Your Excellency Dr. Lalla Malika Issoufou, First Lady of Niger,
Ladies and gentlemen,
Let me start by congratulating the First Lady of Niger, Dr. Malika Issoufou, for her role in organizing this high-level event.
My dear sister, it is a pleasure to see you again after my mission to Niger last July with the Foreign Minister of Sweden and the African Union Special Envoy.
During that visit, I saw the challenges your country and the region are facing.
Niger has the highest demographic growth rate in the world and the highest total fertility rate, with 7.6 children per woman. It also has the highest rate of child marriage, with 76.3 per cent of girls married before the age of 18, almost a third of whom before the age of 15.
During a visit to a fistula center, which you have spearheaded, I met with young women, many still children themselves, suffering the consequences of early marriage and early pregnancy. As my colleagues who accompanied me noted, we should have been visiting these girls in a school, not in a fistula clinic.
But this clinic is just one example of the advances towards the empowerment of women and girls being made by the Government of Niger and its partners.
I also met with inspiring women leaders and the Association of Traditional Leaders of Niger, all of whom are doing excellent work to promote women’s equality.
I again thank the Association of Traditional Chiefs for honoring me with the title of Saraounia. I would like to reaffirm that the United Nations will stand by their side and support their work at the community level to improve access to reproductive health services and an end to gender-based violence.
The visit to Maradi was also an opportunity to see UN agencies working together to support women’s empowerment. This is our ONE UN approach, and I encourage them to continue in this way for the benefit of women and girls in Niger.
These community initiatives also represent concrete steps towards operationalizing the Integrated Sahel Strategy. Our vision is of a stable and prosperous region, where all people, including women and youth, live in peace and security, and contribute to the economic and social development of their country.
In this endeavor, governments and policy makers should put in place policies and programmes that nurture human capital, protect human rights, promote political stability and create jobs, in particular for young people.
These are necessary conditions for realizing "the Africa we want in 2063", that is, "an integrated Africa, prosperous and peaceful, driven and managed by its own citizens".

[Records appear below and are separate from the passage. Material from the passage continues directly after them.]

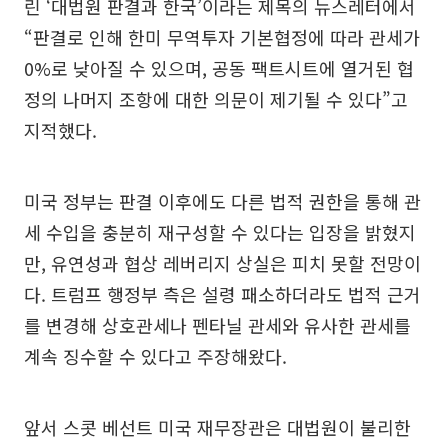
린 ‘대법원 판결과 한국’이라는 제목의 뉴스레터에서
“판결로 인해 한미 무역투자 기본협정에 따라 관세가
0%로 낮아질 수 있으며, 공동 팩트시트에 열거된 협
정의 나머지 조항에 대한 의문이 제기될 수 있다”고
지적했다.
미국 정부는 판결 이후에도 다른 법적 권한을 통해 관
세 수입을 충분히 재구성할 수 있다는 입장을 밝혔지
만, 유연성과 협상 레버리지 상실은 피치 못할 전망이
다. 트럼프 행정부 측은 설령 패소하더라도 법적 근거
를 변경해 상호관세나 펜타닐 관세와 유사한 관세를
계속 징수할 수 있다고 주장해왔다.
앞서 스콧 베선트 미국 재무장관은 대법원이 불리한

I would like to reiterate the commitment of the United Nations to scale up community-based interventions that can contribute to ending gender-based violence. I would like to highlight the Spotlight Initiative to eliminate all forms of violence against women and girls, a partnership of the European Union and the United Nations. I am pleased to note that, through this initiative, Niger will receive $35 million for multipartner programmes that will strengthen laws, policies, institutional capacity, prevention, services, data and support to women’s movements and civil society.
Ladies and Gentlemen,
Scaling up the best practices we have heard about today will take joint efforts. We will count on all our partners to support the Government of Niger to ensure that women and girls reach their full potential and participate in building a sustainable and peaceful Niger.